= Lloyd Woolf =

British comedy actor and writer (born 1981)

Lloyd Woolf (born 1981) is a British comedy actor and writer from Swansea, Wales.

==Personal life==
Woolf was born in 1981 in Swansea, and grew up in the Swansea Valley town of Pontardawe. After graduating with an English degree from Cambridge University, Woolf moved to London. He now lives in Essex with his wife and children.

== Career ==
At university Woolf became involved in the Cambridge Footlights, performing alongside the likes of Ed Weeks, Dan Stevens, Sarah Solemani, Mark Watson, Matt Kirshen, Tim Key, Tom Basden and Stefan Golaszewski.

After graduating Woolf formed the sketch group Cowards with Key, Basden and Golaszewski. They performed at the Edinburgh Festival Fringe in 2005 and 2006. They produced two radio series for BBC Radio 4, broadcast in 2007 and 2008. They also produced a television series for BBC Four, which was broadcast in January 2009, to critical acclaim. It was nominated for a Scottish BAFTA.

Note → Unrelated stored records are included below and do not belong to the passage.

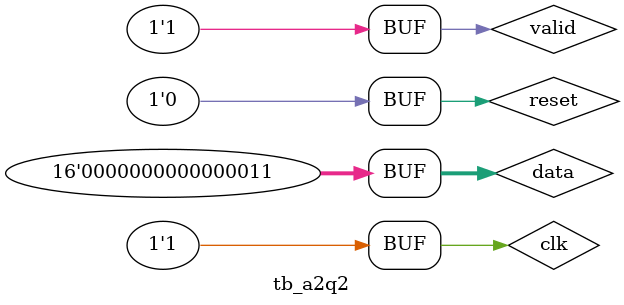
<source format=sv>
module a2q2(
	input logic [15:0] data,
	input logic valid, clk, reset,
	output logic [15:0] sum
);

always_ff @ (posedge clk) begin
	if(reset) sum <= 16'd0;
	else begin
		if(valid) sum <= sum + data;
		else sum <= sum;
	end
end

endmodule


`timescale 1ns/1ns
module tb_a2q2();

logic clk, reset, valid;
logic [15:0] data, sum;

a2q2 assignment2q2(.clk(clk),.valid(valid),.reset(reset),.data(data),.sum(sum));

always begin
	clk = 0; #2; clk = 1; #2;
end

initial begin
	valid=1; #16;
	valid=0; #4;
	valid=1;
end

initial begin
	#3;
	data=3; #4;
	data=2; #4;
	data=1; #4;
	data=7; #4;
	data=2; #4;
	data=3;
end

initial begin
	reset = 1; #4; reset = 0;
end

endmodule

</source>
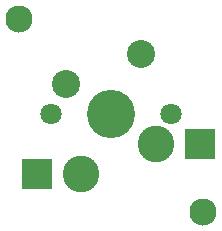
<source format=gbr>
%TF.GenerationSoftware,KiCad,Pcbnew,(5.1.6-0-10_14)*%
%TF.CreationDate,2021-03-26T09:45:15+01:00*%
%TF.ProjectId,KBPY,4b425059-2e6b-4696-9361-645f70636258,rev?*%
%TF.SameCoordinates,Original*%
%TF.FileFunction,Soldermask,Bot*%
%TF.FilePolarity,Negative*%
%FSLAX46Y46*%
G04 Gerber Fmt 4.6, Leading zero omitted, Abs format (unit mm)*
G04 Created by KiCad (PCBNEW (5.1.6-0-10_14)) date 2021-03-26 09:45:15*
%MOMM*%
%LPD*%
G01*
G04 APERTURE LIST*
%ADD10C,2.300000*%
%ADD11R,2.650000X2.600000*%
%ADD12C,1.801800*%
%ADD13C,2.386000*%
%ADD14C,4.087800*%
%ADD15C,3.100000*%
G04 APERTURE END LIST*
D10*
%TO.C,REF\u002A\u002A*%
X132660000Y-102120000D03*
%TD*%
%TO.C,REF\u002A\u002A*%
X117070000Y-85770000D03*
%TD*%
D11*
%TO.C,SW1*%
X132440000Y-96350000D03*
D12*
X119800000Y-93810000D03*
X129960000Y-93810000D03*
D13*
X121070000Y-91270000D03*
D14*
X124880000Y-93810000D03*
D13*
X127420000Y-88730000D03*
D15*
X128690000Y-96350000D03*
X122340000Y-98890000D03*
D11*
X118590000Y-98890000D03*
%TD*%
M02*

</source>
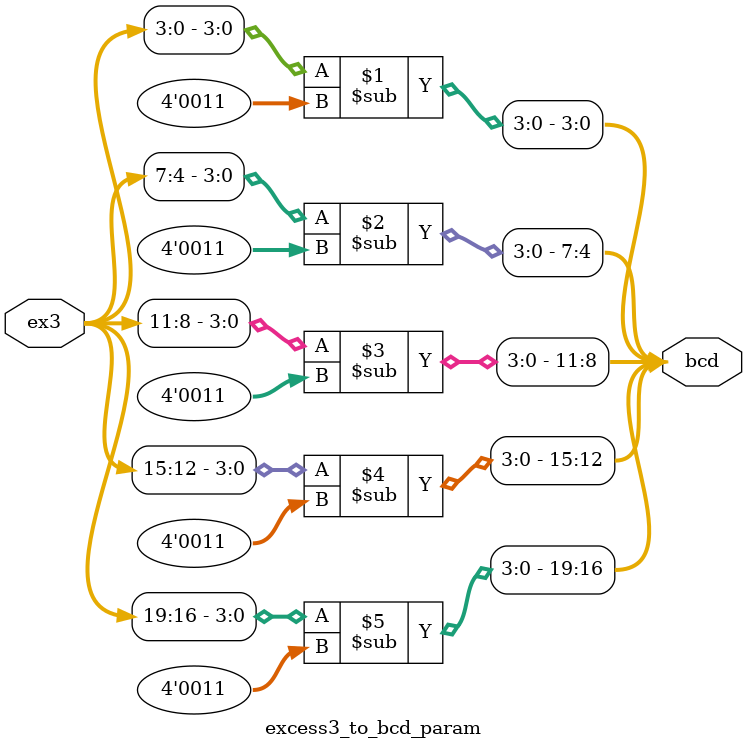
<source format=v>
module excess3_to_bcd_param #(
    parameter integer DIGITS = 5
)(
    input  wire [DIGITS*4-1:0] ex3,
    output wire [DIGITS*4-1:0] bcd
);
    genvar d;
    generate
        for (d = 0; d < DIGITS; d = d + 1) begin : GEN_EX32BCD
            assign bcd[d*4 +: 4] = ex3[d*4 +: 4] - 4'd3;
        end
    endgenerate
endmodule

</source>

As an actor Woolf also featured in the BBC Three sketch show The Wrong Door and the sitcom How Not to Live Your Life, as well as the short film Nightwalking. In theatre, Woolf appeared in Captain Oates' Left Sock at the Finborough Theatre and The Roman Bath at the Arcola Theatre. He appeared briefly in Richard Ayoade's feature film The Double opposite Jesse Eisenberg. He has also featured in numerous TV adverts, including Pot Noodle's infamous Welsh miners parody.

Woolf was a writer on Black Ops.

Woolf has also performed extensively as a stand-up, including a solo show at the 2008 Edinburgh Fringe.

=== Partnership with Joe Tucker ===
Woolf has formed a successful writing partnership with Joe Tucker.

In 2012, Woolf and Tucker co-wrote the Sky One sitcom Parents starring Sally Phillips and Tom Conti. Woolf also featured in the show as Dr. Blair.

Their second sitcom, Big Bad World starring Blake Harrison, was broadcast on Comedy Central (UK and Irish TV channel) in 2013.

Woolf and Tucker created and wrote the comedy thriller Witless, starring Kerry Howard and Zoe Boyle, for BBC Three (online). The show ran for three series between 2016 and 2018, and was nominated for the Rose d'Or. Again, Woolf appeared in the show as PC Ferns.

Woolf and Tucker wrote and created Click & Collect starring Stephen Merchant and Asim Chaudhry, a one-off Christmas Special for BBC One. It was broadcast on Christmas Eve 2018.